**Assignment**
Repeat every item below word for word, omitting the pictures.

** Opening Entries shown block **

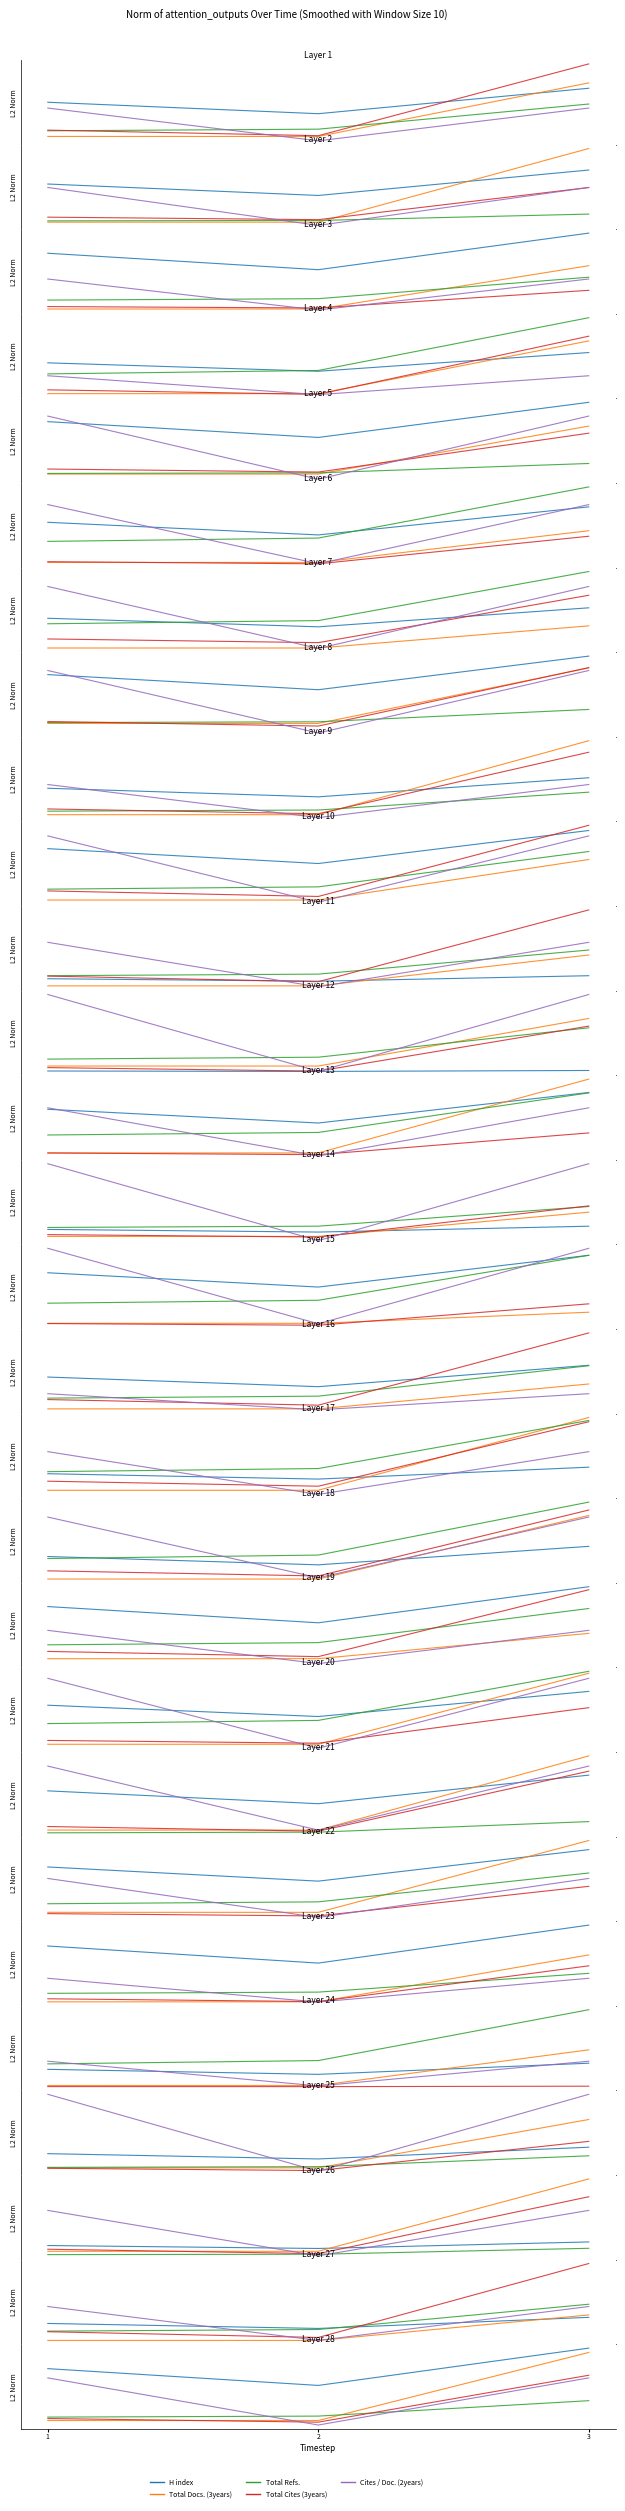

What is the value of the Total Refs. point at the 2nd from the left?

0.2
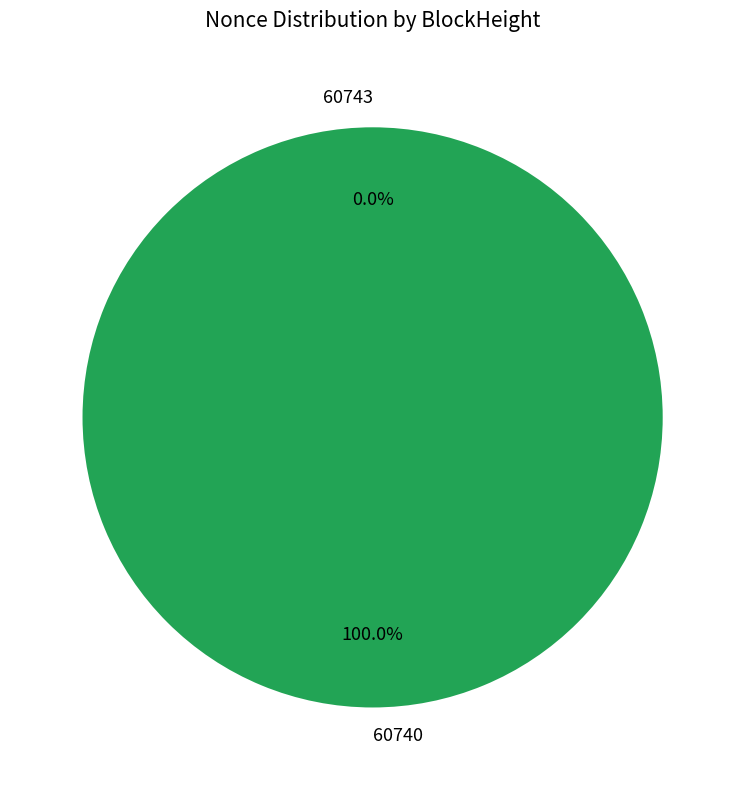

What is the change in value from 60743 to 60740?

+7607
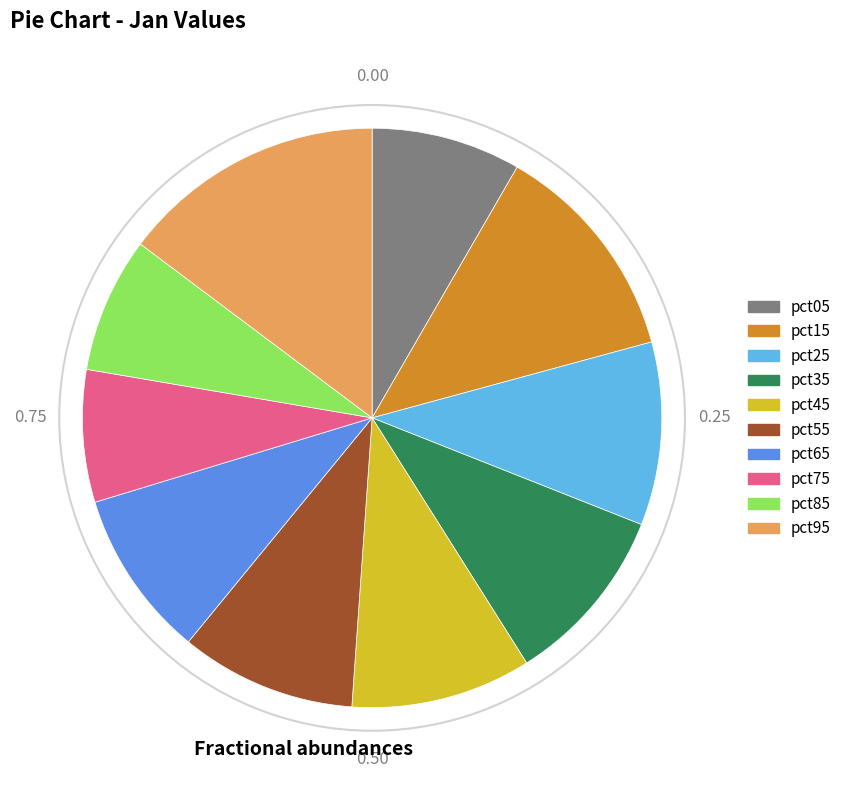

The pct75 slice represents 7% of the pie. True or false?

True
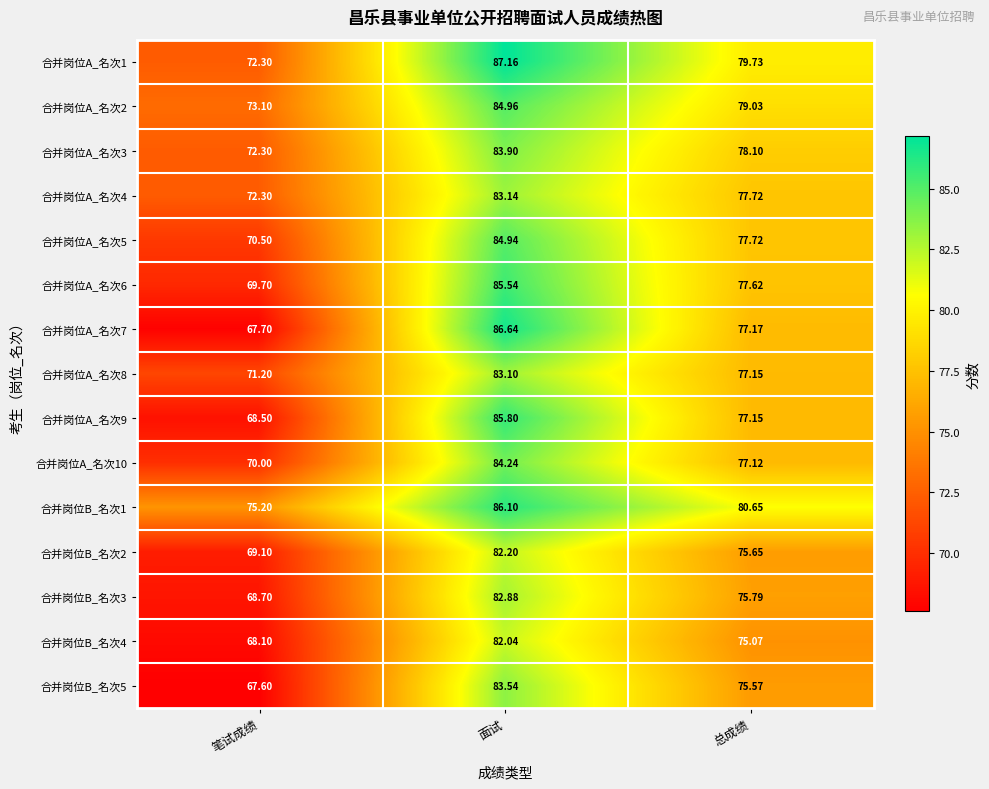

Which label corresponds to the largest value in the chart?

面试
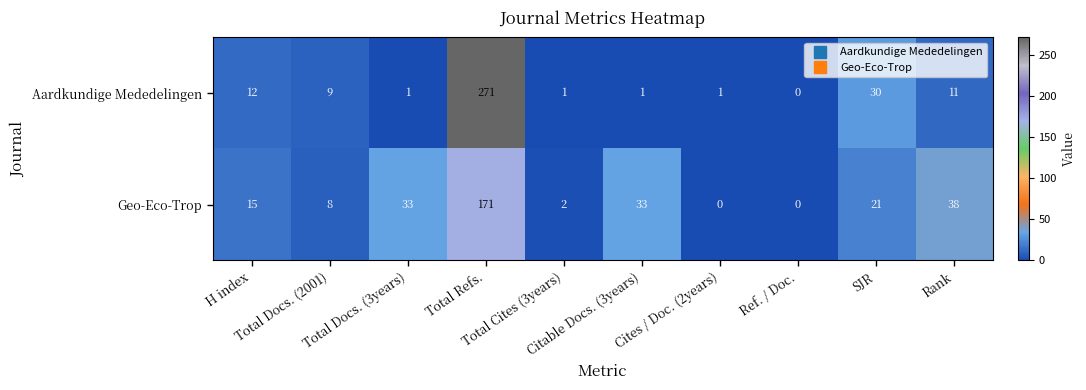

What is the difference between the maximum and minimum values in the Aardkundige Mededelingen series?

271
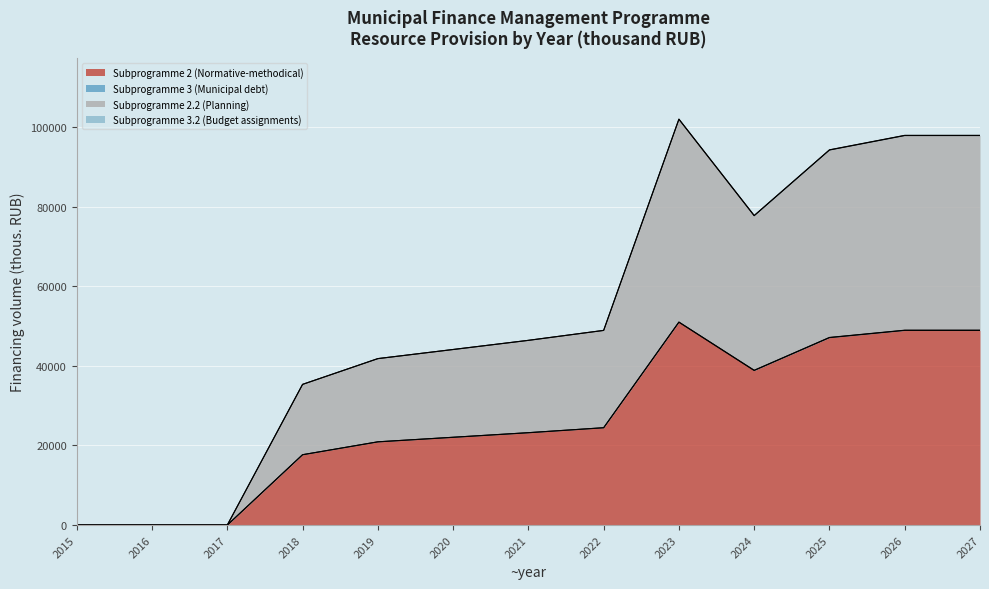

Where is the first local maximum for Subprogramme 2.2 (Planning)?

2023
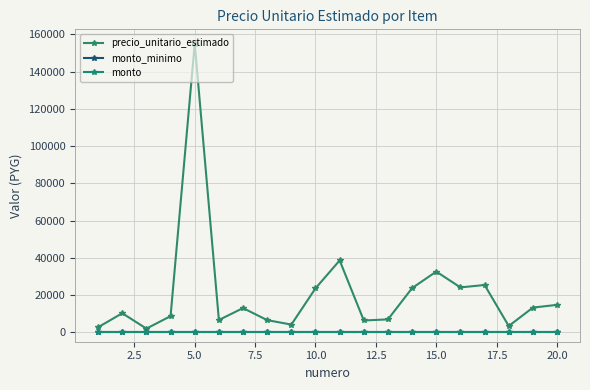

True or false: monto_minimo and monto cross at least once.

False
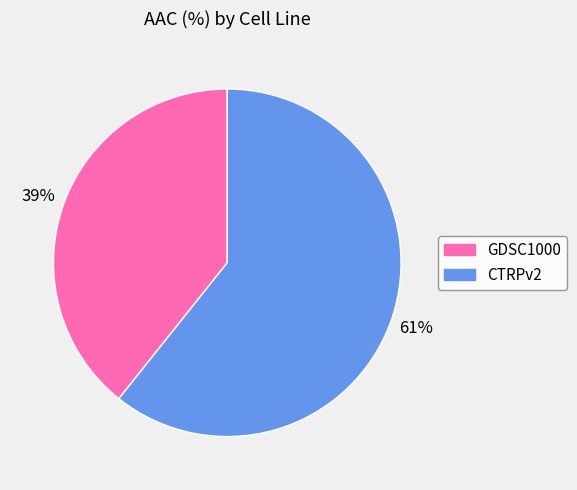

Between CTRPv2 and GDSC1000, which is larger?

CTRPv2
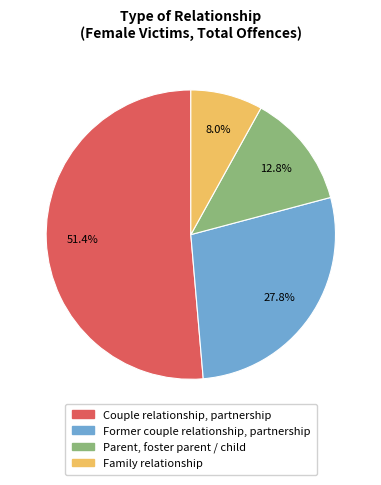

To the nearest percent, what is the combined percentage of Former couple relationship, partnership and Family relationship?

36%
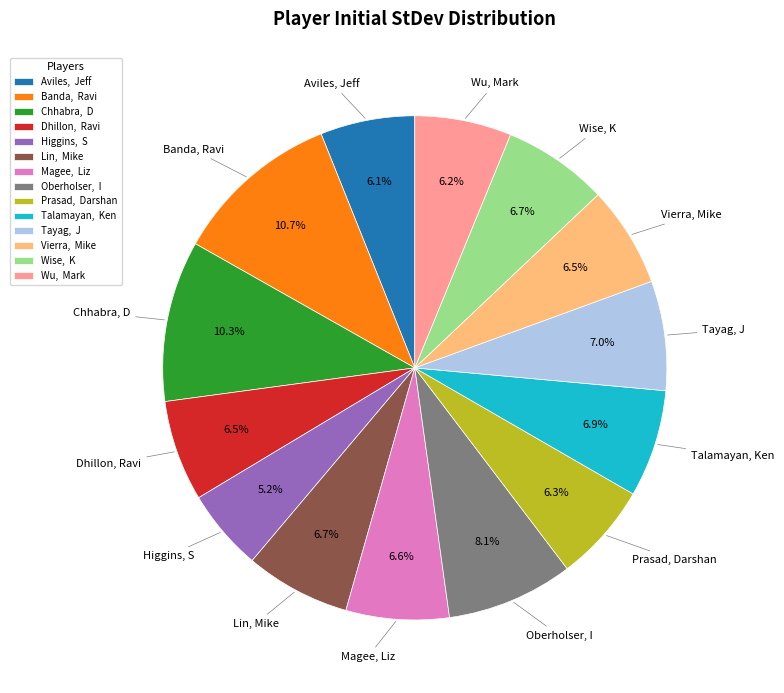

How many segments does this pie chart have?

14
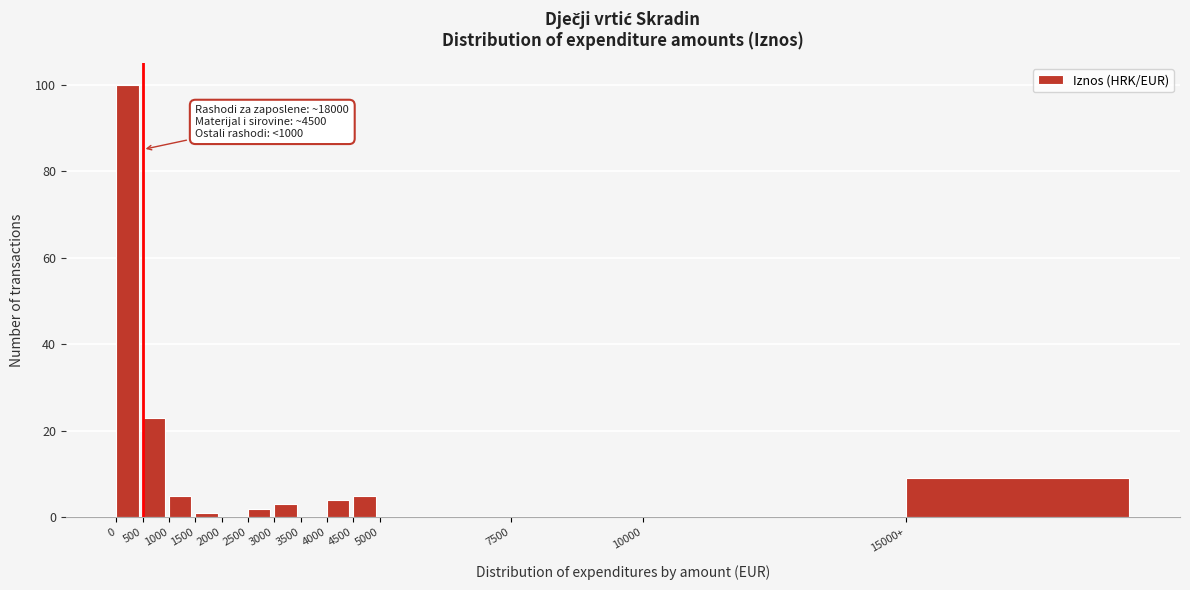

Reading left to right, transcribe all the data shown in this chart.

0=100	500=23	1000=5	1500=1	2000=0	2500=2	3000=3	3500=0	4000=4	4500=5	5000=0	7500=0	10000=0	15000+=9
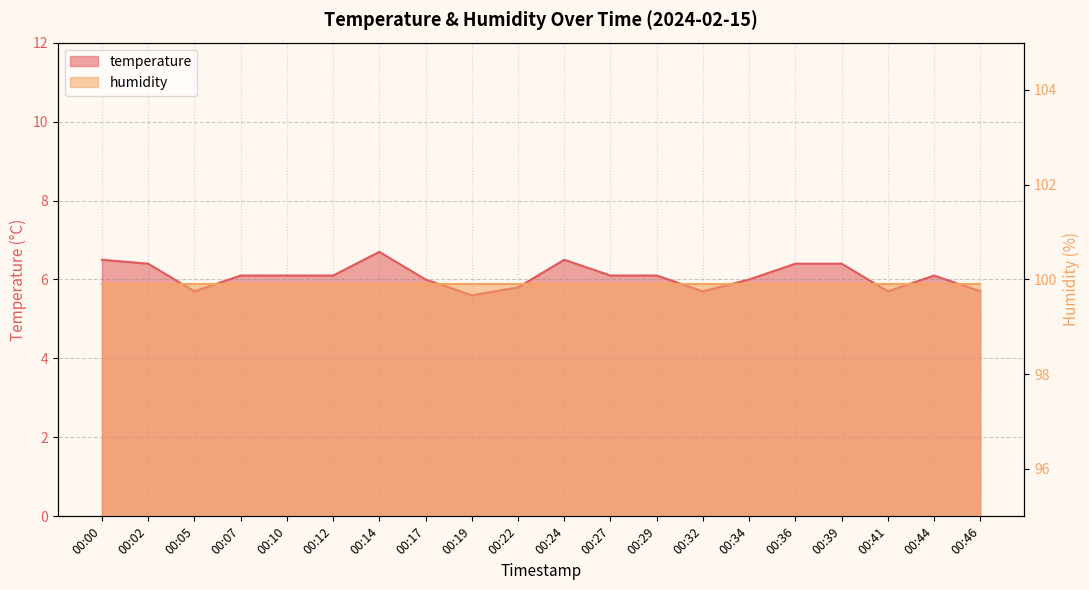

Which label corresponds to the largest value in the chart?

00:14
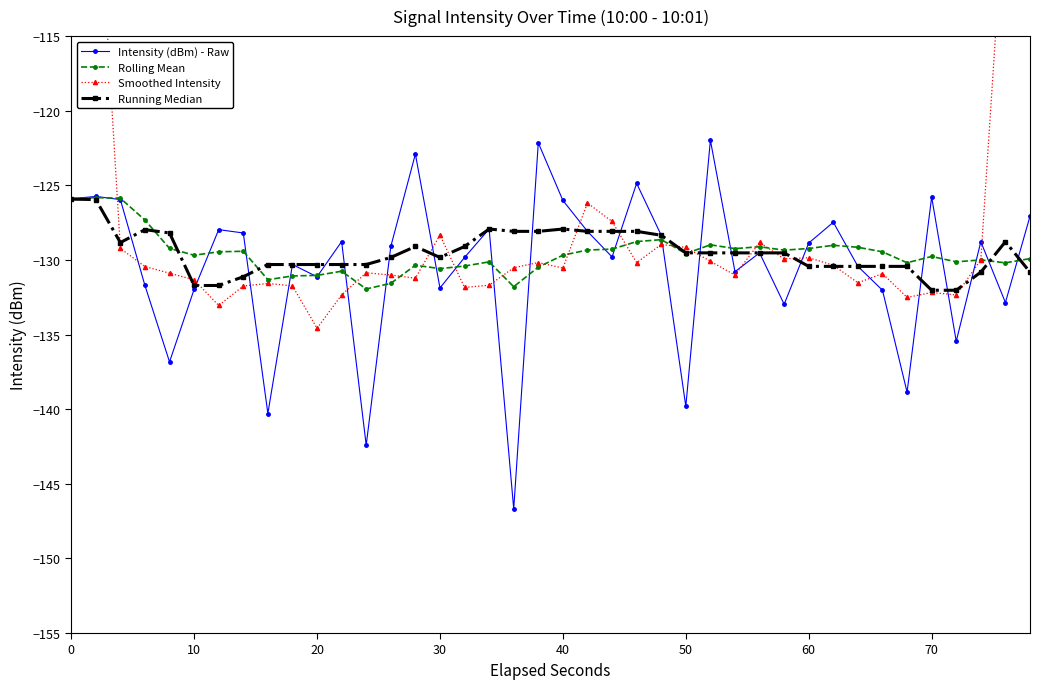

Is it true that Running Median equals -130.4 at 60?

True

** Closing Entries shown block **

**Completed task**
What is the value of the Total Refs. point at the 2nd from the left?

0.2

What is the change in value from 60743 to 60740?

+7607

The pct75 slice represents 7% of the pie. True or false?

True

Which label corresponds to the largest value in the chart?

面试

What is the difference between the maximum and minimum values in the Aardkundige Mededelingen series?

271

Where is the first local maximum for Subprogramme 2.2 (Planning)?

2023

True or false: monto_minimo and monto cross at least once.

False

Between CTRPv2 and GDSC1000, which is larger?

CTRPv2

To the nearest percent, what is the combined percentage of Former couple relationship, partnership and Family relationship?

36%

How many segments does this pie chart have?

14

Reading left to right, transcribe all the data shown in this chart.

0=100	500=23	1000=5	1500=1	2000=0	2500=2	3000=3	3500=0	4000=4	4500=5	5000=0	7500=0	10000=0	15000+=9

Which label corresponds to the largest value in the chart?

00:14

Is it true that Running Median equals -130.4 at 60?

True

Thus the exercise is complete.